(Data records)

====================

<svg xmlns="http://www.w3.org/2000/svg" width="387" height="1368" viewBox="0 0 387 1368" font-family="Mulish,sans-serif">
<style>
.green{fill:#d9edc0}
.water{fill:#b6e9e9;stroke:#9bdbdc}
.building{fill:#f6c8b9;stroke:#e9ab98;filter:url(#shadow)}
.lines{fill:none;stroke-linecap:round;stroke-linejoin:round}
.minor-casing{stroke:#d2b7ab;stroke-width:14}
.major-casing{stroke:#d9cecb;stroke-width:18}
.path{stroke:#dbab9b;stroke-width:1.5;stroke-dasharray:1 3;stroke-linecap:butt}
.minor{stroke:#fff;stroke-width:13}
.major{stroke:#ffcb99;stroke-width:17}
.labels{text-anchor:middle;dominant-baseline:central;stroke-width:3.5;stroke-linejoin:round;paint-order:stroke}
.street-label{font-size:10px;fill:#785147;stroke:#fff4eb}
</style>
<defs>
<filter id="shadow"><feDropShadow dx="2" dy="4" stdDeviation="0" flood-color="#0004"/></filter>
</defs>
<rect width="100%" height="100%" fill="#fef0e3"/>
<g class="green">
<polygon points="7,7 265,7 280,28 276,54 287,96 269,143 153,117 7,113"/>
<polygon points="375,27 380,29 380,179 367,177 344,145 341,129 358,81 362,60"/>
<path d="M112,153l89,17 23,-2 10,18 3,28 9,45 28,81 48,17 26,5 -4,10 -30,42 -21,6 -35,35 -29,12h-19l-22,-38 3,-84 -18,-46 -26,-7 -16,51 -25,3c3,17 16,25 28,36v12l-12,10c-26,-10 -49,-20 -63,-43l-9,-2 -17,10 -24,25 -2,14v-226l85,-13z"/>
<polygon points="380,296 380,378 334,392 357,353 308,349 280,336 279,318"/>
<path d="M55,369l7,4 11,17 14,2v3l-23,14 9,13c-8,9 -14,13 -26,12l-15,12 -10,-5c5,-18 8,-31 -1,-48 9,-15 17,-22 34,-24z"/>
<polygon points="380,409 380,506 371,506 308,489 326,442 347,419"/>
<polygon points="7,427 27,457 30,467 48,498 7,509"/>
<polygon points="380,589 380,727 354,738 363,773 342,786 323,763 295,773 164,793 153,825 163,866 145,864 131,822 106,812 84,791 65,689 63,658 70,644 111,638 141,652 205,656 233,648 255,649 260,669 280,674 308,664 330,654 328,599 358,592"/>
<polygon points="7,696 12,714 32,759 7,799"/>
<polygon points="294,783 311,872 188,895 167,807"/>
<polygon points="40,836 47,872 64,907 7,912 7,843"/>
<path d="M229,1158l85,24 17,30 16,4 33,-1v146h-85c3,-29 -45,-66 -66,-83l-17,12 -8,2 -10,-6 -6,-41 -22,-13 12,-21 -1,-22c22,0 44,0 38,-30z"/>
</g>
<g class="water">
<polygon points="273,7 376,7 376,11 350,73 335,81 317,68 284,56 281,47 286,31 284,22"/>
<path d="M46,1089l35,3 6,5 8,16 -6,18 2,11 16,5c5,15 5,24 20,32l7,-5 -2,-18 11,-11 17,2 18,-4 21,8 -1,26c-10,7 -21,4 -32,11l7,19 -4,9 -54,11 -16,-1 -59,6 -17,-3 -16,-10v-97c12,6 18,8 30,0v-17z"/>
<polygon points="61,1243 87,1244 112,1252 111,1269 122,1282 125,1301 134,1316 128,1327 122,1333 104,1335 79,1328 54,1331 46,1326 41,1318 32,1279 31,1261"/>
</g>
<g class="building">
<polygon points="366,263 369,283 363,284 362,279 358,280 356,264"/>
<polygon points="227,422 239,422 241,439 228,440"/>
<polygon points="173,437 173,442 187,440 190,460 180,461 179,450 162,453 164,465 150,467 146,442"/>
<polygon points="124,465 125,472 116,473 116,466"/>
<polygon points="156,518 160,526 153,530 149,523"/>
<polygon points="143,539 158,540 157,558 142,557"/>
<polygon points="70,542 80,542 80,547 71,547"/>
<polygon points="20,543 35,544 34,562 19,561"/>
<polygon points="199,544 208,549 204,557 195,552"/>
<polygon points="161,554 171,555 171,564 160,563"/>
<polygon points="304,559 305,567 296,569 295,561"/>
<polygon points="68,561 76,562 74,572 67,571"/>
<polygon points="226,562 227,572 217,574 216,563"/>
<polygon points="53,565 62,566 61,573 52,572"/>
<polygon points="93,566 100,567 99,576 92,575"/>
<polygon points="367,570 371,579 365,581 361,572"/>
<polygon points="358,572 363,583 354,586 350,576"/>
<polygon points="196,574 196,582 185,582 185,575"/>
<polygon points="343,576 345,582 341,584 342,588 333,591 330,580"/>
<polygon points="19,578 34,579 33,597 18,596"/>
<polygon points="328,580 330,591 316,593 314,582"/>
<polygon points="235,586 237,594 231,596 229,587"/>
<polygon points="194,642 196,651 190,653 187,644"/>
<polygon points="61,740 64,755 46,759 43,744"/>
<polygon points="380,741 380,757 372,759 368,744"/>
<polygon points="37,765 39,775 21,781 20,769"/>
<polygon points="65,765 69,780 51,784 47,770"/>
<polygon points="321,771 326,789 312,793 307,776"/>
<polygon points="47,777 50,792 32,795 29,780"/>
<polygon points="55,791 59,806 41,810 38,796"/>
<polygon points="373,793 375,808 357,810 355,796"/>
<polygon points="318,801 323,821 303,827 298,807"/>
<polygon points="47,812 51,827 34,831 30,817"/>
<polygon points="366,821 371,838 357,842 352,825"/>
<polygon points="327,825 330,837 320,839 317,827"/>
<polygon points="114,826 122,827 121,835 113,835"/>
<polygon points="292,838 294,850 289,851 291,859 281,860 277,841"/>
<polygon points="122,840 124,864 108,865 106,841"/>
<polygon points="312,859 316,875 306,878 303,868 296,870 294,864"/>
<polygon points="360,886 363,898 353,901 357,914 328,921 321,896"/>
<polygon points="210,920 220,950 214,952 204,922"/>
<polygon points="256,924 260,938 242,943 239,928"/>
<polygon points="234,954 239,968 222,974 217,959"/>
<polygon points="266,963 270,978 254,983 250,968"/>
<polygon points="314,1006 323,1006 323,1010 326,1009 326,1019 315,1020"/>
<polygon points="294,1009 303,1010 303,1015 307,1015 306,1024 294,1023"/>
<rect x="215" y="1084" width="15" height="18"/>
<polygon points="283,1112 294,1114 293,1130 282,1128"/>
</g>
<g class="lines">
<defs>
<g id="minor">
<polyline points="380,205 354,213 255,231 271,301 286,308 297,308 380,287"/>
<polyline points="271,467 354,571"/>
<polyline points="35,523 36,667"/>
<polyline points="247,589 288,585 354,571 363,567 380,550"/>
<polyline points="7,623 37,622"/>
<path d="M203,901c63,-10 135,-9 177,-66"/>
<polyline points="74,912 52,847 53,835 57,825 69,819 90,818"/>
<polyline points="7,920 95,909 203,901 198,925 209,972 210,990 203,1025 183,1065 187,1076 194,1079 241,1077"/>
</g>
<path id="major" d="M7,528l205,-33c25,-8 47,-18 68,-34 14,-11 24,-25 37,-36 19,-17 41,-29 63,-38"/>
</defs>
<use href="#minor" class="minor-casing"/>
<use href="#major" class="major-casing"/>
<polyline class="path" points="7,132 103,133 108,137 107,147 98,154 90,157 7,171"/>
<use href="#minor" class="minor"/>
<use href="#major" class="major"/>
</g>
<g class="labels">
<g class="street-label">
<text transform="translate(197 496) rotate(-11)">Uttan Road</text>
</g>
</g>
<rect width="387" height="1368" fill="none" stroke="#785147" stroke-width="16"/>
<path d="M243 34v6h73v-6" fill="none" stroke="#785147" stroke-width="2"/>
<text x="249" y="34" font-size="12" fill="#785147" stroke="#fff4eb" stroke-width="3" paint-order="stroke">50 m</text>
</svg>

====================

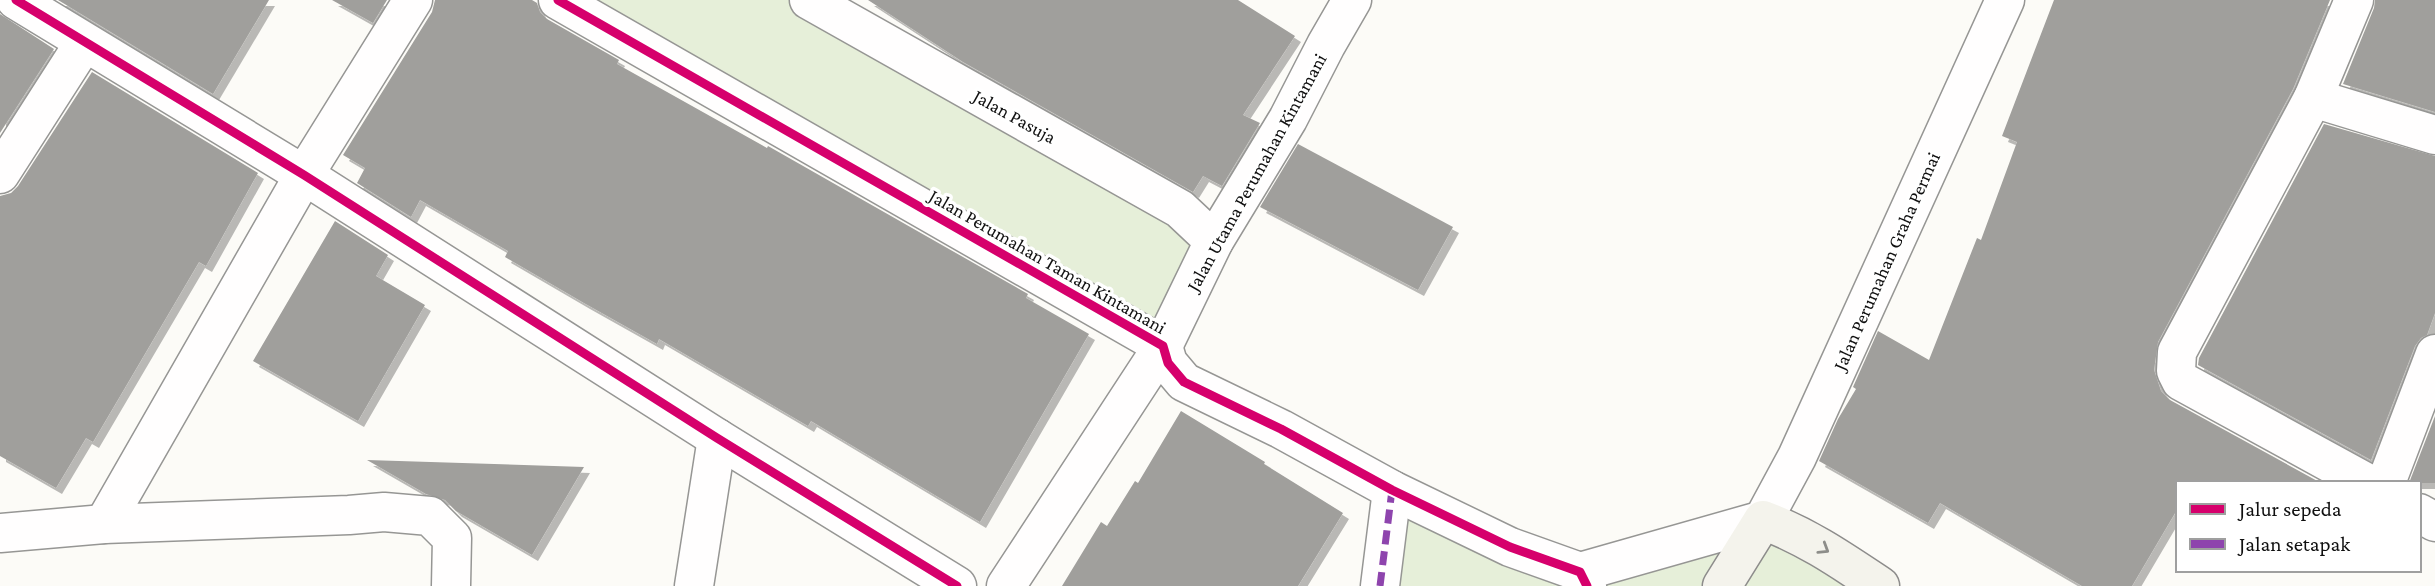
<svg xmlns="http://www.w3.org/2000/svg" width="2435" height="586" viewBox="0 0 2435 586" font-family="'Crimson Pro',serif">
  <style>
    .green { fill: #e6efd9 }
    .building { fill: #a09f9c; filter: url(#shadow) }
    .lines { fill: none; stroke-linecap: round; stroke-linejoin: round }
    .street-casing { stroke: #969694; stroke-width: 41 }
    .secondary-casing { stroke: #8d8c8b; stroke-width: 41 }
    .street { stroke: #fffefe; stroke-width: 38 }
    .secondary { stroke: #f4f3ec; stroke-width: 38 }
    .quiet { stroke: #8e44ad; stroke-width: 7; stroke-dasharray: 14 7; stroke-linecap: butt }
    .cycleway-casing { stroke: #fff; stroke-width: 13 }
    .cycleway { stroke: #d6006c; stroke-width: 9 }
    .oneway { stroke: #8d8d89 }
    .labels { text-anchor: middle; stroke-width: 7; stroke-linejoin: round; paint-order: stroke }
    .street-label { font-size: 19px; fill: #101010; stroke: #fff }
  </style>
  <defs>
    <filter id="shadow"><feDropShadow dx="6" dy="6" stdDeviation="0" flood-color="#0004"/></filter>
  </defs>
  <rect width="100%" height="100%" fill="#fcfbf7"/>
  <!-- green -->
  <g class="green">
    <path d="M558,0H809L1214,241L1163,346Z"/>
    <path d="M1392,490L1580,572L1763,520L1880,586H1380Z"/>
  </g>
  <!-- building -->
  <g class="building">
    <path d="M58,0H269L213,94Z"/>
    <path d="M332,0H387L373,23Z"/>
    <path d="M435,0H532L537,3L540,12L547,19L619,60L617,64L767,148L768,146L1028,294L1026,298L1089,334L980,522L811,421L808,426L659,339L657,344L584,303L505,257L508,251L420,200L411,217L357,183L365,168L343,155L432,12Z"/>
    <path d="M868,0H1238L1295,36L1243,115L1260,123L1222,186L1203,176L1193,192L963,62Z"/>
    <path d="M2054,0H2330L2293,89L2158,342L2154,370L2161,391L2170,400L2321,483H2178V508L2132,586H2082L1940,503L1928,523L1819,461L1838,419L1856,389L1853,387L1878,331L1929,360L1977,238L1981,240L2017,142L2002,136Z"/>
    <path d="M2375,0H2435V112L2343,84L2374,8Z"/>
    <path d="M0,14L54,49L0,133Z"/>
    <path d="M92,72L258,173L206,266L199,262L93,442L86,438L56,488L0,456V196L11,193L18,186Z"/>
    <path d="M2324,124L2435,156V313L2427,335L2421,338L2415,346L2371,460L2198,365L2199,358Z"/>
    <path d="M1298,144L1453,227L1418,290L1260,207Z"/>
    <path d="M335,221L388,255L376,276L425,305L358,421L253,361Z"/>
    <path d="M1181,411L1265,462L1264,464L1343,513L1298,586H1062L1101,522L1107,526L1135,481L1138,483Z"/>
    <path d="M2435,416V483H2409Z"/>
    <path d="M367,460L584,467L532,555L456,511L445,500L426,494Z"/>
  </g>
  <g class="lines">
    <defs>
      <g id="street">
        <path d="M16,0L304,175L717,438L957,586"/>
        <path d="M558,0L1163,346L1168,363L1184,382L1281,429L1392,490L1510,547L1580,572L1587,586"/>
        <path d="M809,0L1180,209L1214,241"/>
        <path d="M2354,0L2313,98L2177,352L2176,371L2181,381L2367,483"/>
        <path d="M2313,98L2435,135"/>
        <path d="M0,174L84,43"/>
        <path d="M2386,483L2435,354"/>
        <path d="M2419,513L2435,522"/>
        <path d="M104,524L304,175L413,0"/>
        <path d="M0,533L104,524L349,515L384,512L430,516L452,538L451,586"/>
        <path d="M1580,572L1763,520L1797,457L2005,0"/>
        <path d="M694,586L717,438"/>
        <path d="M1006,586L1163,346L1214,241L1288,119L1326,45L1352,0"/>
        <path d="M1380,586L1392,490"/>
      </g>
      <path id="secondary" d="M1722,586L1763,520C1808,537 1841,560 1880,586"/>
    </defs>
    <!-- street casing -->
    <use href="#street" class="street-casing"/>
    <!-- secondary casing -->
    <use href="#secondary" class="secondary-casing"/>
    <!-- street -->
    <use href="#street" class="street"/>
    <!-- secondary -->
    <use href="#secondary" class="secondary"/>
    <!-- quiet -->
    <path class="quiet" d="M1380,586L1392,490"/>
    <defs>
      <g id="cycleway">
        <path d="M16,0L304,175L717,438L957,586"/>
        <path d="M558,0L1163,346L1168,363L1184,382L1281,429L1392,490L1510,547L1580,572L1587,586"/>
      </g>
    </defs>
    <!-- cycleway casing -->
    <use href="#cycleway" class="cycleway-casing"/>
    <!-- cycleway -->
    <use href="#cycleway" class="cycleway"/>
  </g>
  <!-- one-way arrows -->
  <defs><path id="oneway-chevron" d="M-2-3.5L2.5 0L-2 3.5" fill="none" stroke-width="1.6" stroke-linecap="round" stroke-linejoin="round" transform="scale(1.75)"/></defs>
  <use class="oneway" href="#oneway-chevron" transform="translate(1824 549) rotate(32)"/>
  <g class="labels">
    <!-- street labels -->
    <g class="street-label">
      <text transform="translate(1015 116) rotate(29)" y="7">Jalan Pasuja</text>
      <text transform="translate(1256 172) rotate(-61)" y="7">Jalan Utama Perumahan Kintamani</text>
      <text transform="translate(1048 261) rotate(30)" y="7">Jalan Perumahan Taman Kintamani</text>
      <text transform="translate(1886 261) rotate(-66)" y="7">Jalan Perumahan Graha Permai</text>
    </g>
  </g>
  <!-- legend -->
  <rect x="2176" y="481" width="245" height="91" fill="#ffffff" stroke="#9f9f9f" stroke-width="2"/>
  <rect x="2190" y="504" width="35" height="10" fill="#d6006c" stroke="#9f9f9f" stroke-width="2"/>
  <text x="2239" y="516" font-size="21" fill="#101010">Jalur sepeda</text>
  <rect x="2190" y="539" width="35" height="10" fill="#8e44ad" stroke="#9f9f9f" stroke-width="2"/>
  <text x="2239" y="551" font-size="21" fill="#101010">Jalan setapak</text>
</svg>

====================

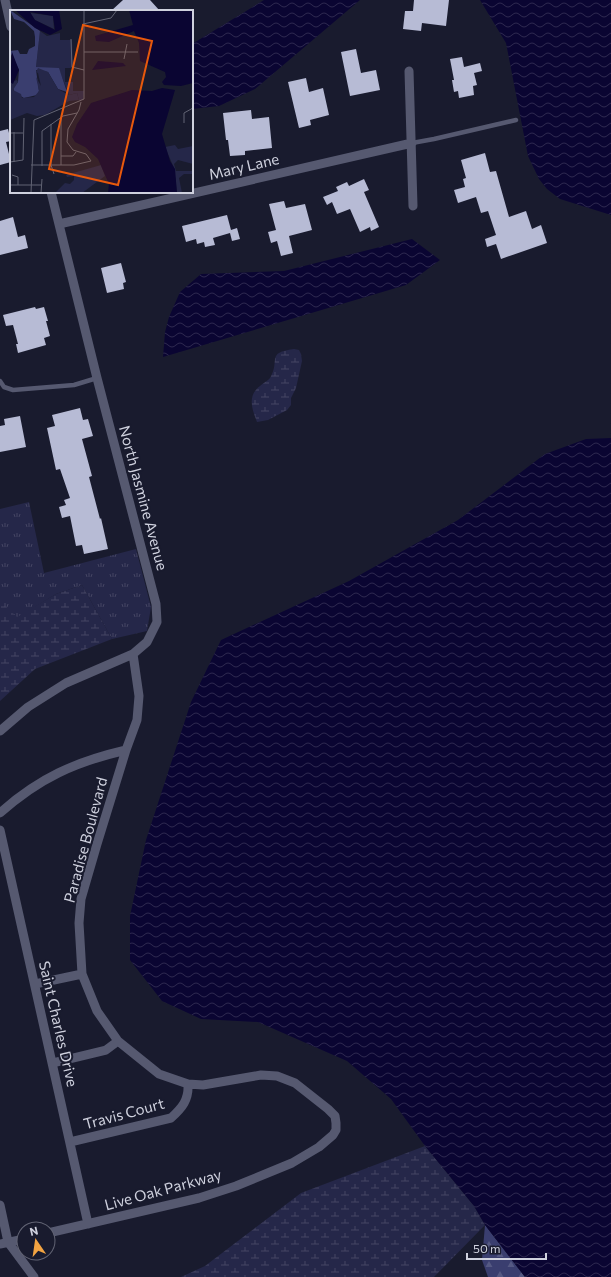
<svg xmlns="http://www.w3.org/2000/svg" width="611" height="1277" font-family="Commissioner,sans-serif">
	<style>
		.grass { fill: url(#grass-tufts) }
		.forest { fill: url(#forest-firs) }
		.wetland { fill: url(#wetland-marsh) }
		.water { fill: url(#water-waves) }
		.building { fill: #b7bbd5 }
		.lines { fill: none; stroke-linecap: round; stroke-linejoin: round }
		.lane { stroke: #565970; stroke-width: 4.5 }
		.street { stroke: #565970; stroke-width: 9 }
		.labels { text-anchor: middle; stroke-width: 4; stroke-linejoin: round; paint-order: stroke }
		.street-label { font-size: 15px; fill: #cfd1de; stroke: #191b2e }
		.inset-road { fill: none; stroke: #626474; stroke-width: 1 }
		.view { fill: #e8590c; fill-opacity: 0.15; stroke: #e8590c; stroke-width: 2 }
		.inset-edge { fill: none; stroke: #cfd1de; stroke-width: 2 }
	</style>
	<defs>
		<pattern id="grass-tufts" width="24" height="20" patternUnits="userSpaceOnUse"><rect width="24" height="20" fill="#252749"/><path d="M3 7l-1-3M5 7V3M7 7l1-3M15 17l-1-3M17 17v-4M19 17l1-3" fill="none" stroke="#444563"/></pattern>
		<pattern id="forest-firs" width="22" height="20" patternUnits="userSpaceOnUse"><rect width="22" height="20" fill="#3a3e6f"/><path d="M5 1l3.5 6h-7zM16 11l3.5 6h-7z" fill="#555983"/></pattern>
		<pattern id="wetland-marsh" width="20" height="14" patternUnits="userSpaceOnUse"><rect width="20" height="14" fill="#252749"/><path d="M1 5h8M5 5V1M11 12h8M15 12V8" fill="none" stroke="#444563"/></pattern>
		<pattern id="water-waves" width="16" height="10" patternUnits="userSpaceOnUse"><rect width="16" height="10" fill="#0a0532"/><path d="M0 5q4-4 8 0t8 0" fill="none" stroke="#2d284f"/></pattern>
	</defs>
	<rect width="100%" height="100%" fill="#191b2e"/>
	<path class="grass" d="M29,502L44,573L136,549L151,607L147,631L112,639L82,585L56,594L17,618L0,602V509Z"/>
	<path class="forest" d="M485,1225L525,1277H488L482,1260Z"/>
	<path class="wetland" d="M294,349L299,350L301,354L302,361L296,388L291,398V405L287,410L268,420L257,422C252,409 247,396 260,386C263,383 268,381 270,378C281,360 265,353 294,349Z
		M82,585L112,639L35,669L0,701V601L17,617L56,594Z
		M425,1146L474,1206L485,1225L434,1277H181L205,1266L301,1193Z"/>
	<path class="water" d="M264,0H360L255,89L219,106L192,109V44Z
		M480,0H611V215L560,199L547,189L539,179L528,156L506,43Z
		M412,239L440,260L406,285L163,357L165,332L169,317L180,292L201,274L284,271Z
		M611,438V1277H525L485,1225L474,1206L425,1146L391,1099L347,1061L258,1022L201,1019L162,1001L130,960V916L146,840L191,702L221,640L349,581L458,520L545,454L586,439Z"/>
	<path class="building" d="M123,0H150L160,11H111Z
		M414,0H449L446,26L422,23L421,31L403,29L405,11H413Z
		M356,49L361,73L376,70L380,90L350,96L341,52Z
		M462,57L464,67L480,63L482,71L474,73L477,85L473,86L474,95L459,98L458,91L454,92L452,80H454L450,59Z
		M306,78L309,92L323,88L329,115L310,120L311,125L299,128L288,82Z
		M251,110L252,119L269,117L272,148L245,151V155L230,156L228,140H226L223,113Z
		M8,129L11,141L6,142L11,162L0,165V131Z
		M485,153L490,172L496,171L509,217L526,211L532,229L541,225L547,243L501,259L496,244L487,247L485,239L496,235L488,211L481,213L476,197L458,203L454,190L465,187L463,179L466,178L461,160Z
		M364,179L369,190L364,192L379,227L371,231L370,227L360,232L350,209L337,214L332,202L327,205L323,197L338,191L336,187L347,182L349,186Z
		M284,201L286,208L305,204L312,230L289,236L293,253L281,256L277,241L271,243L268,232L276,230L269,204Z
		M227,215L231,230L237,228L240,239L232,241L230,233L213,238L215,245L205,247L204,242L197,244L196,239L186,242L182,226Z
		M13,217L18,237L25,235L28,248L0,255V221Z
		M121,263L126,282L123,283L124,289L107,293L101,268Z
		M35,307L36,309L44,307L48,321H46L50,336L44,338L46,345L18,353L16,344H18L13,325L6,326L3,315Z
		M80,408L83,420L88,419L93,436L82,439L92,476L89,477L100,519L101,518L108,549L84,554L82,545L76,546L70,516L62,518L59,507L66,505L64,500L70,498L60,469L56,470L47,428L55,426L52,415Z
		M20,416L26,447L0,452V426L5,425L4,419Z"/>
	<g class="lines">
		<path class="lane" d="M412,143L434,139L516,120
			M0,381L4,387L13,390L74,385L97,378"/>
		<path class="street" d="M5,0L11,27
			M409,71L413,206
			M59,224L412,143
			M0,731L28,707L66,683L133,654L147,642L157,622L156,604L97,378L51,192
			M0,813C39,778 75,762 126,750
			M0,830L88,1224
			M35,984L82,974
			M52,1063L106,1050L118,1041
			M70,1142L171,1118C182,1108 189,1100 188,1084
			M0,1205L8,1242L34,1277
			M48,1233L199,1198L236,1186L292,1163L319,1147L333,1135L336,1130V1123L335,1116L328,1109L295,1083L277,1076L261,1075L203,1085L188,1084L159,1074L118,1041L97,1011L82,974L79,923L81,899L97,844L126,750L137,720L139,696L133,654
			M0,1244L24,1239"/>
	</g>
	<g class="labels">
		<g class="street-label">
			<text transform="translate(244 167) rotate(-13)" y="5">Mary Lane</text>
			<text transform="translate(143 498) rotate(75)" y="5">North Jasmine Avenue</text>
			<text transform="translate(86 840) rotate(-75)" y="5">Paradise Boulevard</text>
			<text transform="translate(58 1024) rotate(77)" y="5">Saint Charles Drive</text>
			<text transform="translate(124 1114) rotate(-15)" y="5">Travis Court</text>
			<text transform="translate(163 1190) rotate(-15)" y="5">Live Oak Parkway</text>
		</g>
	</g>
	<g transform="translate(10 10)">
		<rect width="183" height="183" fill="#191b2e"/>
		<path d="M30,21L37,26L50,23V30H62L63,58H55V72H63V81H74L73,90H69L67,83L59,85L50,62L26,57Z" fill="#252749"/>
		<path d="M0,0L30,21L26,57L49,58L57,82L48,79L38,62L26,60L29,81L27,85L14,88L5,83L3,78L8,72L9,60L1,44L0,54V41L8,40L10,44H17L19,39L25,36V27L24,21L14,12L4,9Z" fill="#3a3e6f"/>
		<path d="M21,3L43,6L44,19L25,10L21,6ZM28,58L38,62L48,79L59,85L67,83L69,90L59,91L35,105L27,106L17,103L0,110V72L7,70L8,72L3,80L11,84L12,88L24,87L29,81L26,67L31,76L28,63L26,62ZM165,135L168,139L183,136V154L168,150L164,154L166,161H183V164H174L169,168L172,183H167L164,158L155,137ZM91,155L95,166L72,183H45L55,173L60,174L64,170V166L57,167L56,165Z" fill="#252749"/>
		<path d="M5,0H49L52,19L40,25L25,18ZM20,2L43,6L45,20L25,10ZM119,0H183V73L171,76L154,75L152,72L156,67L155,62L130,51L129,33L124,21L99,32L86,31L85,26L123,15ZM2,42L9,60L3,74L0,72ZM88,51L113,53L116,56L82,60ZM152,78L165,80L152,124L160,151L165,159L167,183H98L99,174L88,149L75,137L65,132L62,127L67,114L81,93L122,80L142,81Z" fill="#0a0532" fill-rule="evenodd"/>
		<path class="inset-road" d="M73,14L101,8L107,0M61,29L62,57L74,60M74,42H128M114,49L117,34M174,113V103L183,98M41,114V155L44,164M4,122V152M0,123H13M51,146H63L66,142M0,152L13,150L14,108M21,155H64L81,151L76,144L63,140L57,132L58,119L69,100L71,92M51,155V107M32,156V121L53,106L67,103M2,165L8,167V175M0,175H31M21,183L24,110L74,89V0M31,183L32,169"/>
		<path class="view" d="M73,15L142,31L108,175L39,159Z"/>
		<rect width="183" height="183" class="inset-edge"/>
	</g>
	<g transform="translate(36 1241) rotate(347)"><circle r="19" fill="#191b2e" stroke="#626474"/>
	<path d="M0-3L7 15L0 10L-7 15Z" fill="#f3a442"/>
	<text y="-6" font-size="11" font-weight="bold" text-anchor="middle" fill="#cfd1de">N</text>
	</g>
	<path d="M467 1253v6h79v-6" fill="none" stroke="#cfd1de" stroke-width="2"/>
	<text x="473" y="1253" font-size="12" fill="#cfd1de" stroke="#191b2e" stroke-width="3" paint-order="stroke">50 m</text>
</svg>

====================

**Exercise goal**
Give only the number of lines in the entries above that contain the string "sans".

**Written response**
2